### [Supplied data]
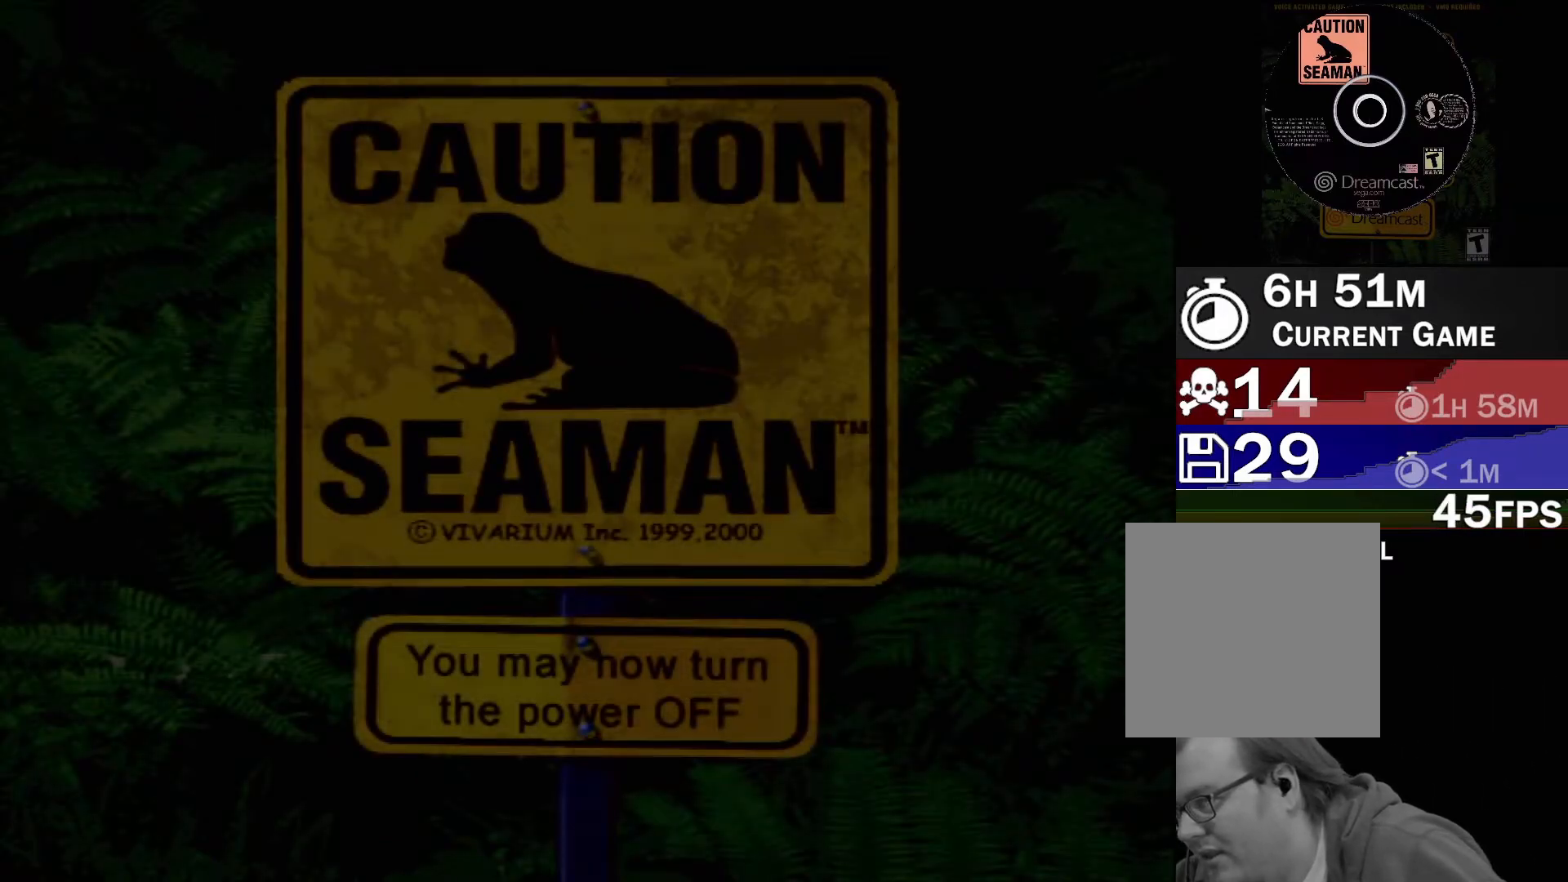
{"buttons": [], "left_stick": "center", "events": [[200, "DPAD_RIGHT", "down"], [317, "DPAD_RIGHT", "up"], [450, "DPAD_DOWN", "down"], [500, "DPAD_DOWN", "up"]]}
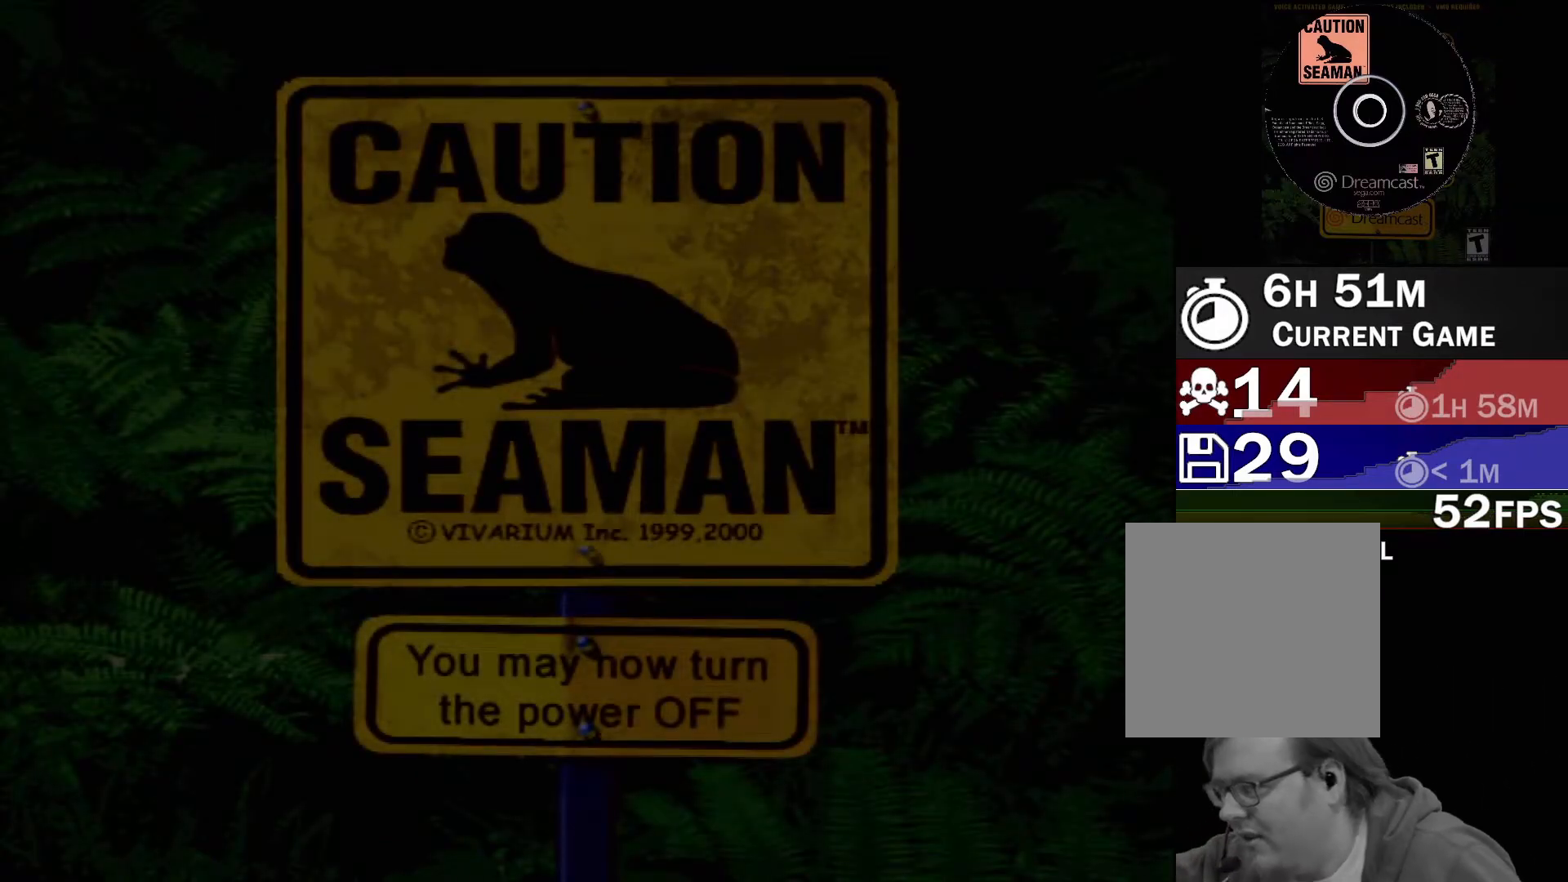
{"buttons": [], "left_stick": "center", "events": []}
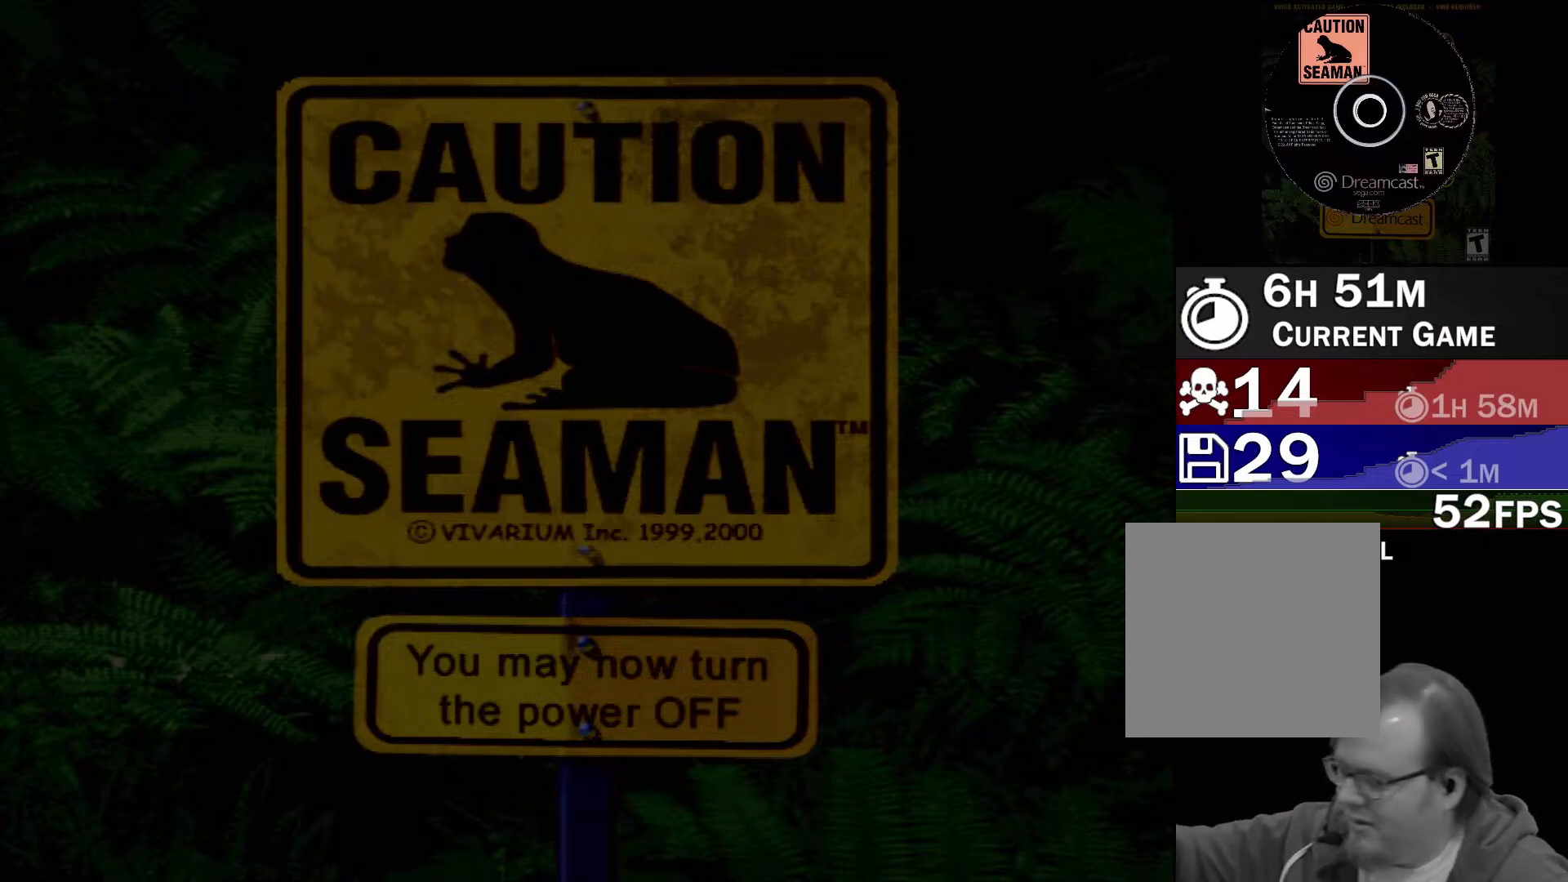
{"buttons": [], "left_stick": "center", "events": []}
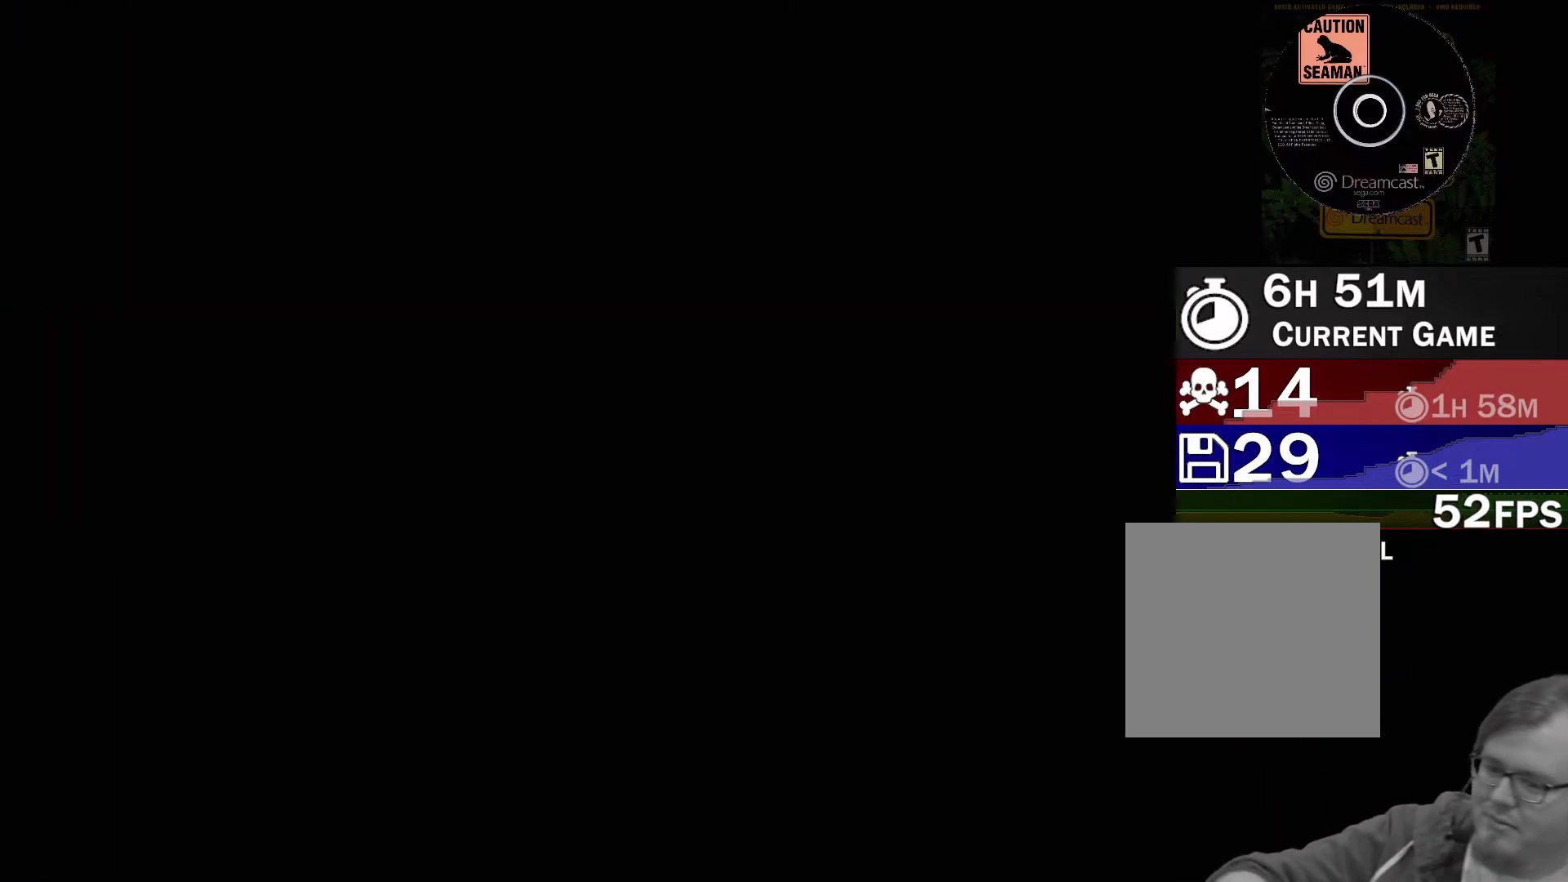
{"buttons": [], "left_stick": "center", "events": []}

### [Instructions to follow]
Give back the material word for word, without images.

### [Response]
{"buttons": [], "left_stick": "center", "events": [[200, "DPAD_RIGHT", "down"], [317, "DPAD_RIGHT", "up"], [450, "DPAD_DOWN", "down"], [500, "DPAD_DOWN", "up"]]}
{"buttons": [], "left_stick": "center", "events": []}
{"buttons": [], "left_stick": "center", "events": []}
{"buttons": [], "left_stick": "center", "events": []}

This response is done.